I like JSON-LD because it’s based on technology that most web developers use today. It helps people solve interesting distributed problems without buying into any grand vision. It helps you get to the “adjacent possible” instead of having to wait for a mirage to solidify.
Decision 6: Believe in Consensus
All this said, you can’t hope to achieve anything by standing on idealism alone and I do admit that some of what I say above is idealistic. At some point you have to deal with reality, and that reality is that there are just as many things that the RDF and Semantic Web initiative got right as it got wrong. The RDF data model is shitty, but because of the gauntlet thrown down by JSON-LD and a number of like-minded proponents in the RDF Working Group, the RDF Data Model was extended in a way that made it compatible with JSON-LD. As a result, the gap between the RDF model and the JSON-LD model narrowed to the point that it became acceptable to more-or-less base JSON-LD off of the RDF model. It took months to do the alignment, but it was consensus at its best. Nobody was happy with the result, but we could all live with it.
To this day I assert that we could rip the data model section out of the JSON-LD specification and it wouldn’t really affect the people using JSON-LD in any significant way. That’s consensus for you. The section is in there because other people wanted it in there and because the people that didn’t want it in there could very well have turned out to be wrong. That’s really the beauty of the W3C and IETF process. It allows people that have seemingly opposite world views to create specifications that are capable of supporting both world views in awkward but acceptable ways.
JSON-LD is a product of consensus. Nobody agrees on everything in there, but it all sticks together pretty well. There being a consensus on consensus is what makes the W3C, IETF, and thus the Web and the Internet work. Through all of the fits and starts, permathreads, pedantry, idealism, and deadlock, the way it brings people together to build this thing we call the Web is beautiful thing.
I’d like to thank the W3C staff that were involved in getting JSON-LD to offical Web standard status (and the staff, in general, for being really fantastic people). Specifically, Ivan Herman for simultaneously pointing out all of the problems that lay in the road ahead while also providing ways to deal with each one as we came upon them. Sandro Hawke for pushing back against JSON-LD, but always offering suggestions about how we could move forward. I actually think he may have ended up liking JSON-LD in the end . Doug Schepers and Ian Jacobs for fighting for W3C Community Groups, without which JSON-LD would not have been able to plead the case for Web developers. The systems team and publishing team who are unknown to most of you, but work tirelessly to ensure that everything continues to operate, be published, and improve at W3C.
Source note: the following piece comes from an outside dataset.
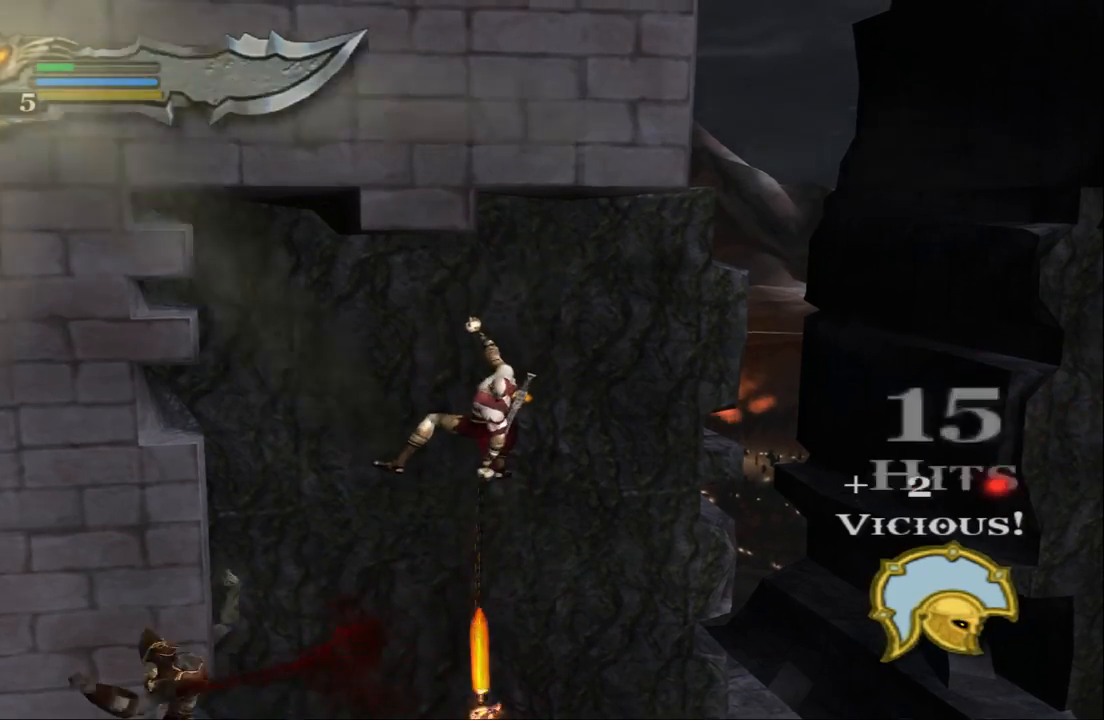
{"buttons": [], "left_stick": "down", "right_stick": "center", "events": [[33, "SQUARE", "down"], [133, "SQUARE", "up"], [200, "SQUARE", "down"], [300, "SQUARE", "up"], [400, "SQUARE", "down"], [500, "SQUARE", "up"]]}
From the RDF Working group, the chairs (David Wood and Guus Schreiber), for giving JSON-LD a chance and ensuring that it got a fair shake. Richard Cyganiak for pushing us to get rid of microsyntaxes and working with us to try and align JSON-LD with RDF. Kingsley Idehen for being the first external implementer of JSON-LD after we had just finished scribbling the first design down on paper and tirelessly dogfooding what he preaches. Nobody does it better. The rest of the RDF Working Group members without which JSON-LD would have escaped unscathed from your influence, making my life a hell of a lot easier, but leaving JSON-LD and the people that use it in a worse situation had you not been involved.